Wnętrza #1: Sypialniane migawki
Zdjęcia swojej sypialni pokazywałam już kilka razy, ale postanowiłam zebrać je w jeden zbiorczy wpis, który jest zarazem postem początkującym nową, mieszkaniową serię (mam nadzieję, że zmobilizuje mnie ona do wykończenia dalekowschodniego pokoju na tyle, żeby w końcu pokazać go na blogu). Nie zakładam jakiejś szczególnej regularności, poza tym stali czytelnicy znają już miejsce w którym mieszkam, muszę więc wpisy jakoś urozmaicić, żeby nikt się nie nudził, oglądając ciagle to samo :)
......
Przy urządzaniu wnętrz kieruję się jedną prostą zasadą: Raz, a dobrze! Znaczy to dla mnie mniej więcej tyle, że kupując coś zakładam, że kupuję to na zawsze. Staram się nie inwestować w rzeczy kiepskiej jakości i designerskie, będąc wierną raczej starym wzorcom. Krótko mówiąc, moje wnętrze ma wyglądać tak samo dobrze teraz i za dwadzieścia lat (oczywiście kryje się w tym element nudy, ale zawsze można zmienić kolor ścian i ustawienie mebli w danym pomieszczeniu).
......
Sypialnia była pierwszym pokojem, który urządziliśmy z Włóczykijem. Lubię ją, chociaż jest pastelowa i zawiera kilka elementów, kojarzących się z XVIII-wiecznym buduarem, co pewnie w przyszłości trochę zmienię (a już koniecznie przyciemnię ściany!)
Na aktualnym stoliczku nocnym królują szkatułki i pudełka z najczęściej używaną biżuterią.
Gobelin z interpretacją Fragonarda kupiłam kilka lat temu w Starej Rzeźni w Poznaniu. Wpis poświęcony temu wydarzeniu możecie zobaczyć tutaj. Obecnie gobelin wisi sobie bezpośrednio nad łóżkiem, w towarzystwie baldachimu skleconego z długiej na 6 m tiulowej tkaniny, znalezionej kiedyś w ciucholandzie.
Koronki i pastelowe koszulki, które są tak ładne, że szkoda chować je w szafie, zdobią drzwi pokoju.

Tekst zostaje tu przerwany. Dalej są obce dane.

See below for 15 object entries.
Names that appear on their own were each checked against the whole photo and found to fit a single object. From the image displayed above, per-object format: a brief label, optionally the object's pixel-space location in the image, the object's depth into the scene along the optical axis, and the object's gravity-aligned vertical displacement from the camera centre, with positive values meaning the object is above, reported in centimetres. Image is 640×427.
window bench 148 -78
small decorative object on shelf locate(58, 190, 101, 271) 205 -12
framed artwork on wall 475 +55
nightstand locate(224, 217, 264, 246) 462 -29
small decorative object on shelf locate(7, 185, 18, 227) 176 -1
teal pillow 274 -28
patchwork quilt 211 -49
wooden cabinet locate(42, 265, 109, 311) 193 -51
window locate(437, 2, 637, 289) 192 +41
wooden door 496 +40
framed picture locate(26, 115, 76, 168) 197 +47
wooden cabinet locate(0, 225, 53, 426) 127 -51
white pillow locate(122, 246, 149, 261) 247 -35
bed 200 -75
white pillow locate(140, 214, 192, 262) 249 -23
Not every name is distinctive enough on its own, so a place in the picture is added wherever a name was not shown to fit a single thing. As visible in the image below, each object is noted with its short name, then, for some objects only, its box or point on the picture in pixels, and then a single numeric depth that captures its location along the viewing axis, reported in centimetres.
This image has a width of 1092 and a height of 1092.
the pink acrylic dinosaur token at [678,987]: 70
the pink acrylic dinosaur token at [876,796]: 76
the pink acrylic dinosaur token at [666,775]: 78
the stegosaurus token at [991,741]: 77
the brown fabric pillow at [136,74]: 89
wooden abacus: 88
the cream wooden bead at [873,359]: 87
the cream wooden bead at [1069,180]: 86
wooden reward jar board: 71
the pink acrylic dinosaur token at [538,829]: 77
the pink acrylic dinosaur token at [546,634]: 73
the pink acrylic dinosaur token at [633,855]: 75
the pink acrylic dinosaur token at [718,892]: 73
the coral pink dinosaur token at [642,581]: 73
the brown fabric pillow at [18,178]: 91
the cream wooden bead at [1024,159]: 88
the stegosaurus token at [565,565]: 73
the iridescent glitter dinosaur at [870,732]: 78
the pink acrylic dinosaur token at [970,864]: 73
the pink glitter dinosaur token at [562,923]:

Jakiś czas temu zrobiłam sobie taki oto wieszak na koczyki, przyklejając ozdobną tasiemkę taśmą dwustronną (wystarczy w kilku miejscach) do szyby oprawionego obrazka. Sam obrazek natomiast, który znalazłam swego czasu na strychu, to ręcznie szkicowane w 1983 roku kwiaty, połączone z folią samoprzylepną na szafki kuchenne. Taki patent. Tak przy okazji: całość fajnie widać na pierwszym zdjęciu.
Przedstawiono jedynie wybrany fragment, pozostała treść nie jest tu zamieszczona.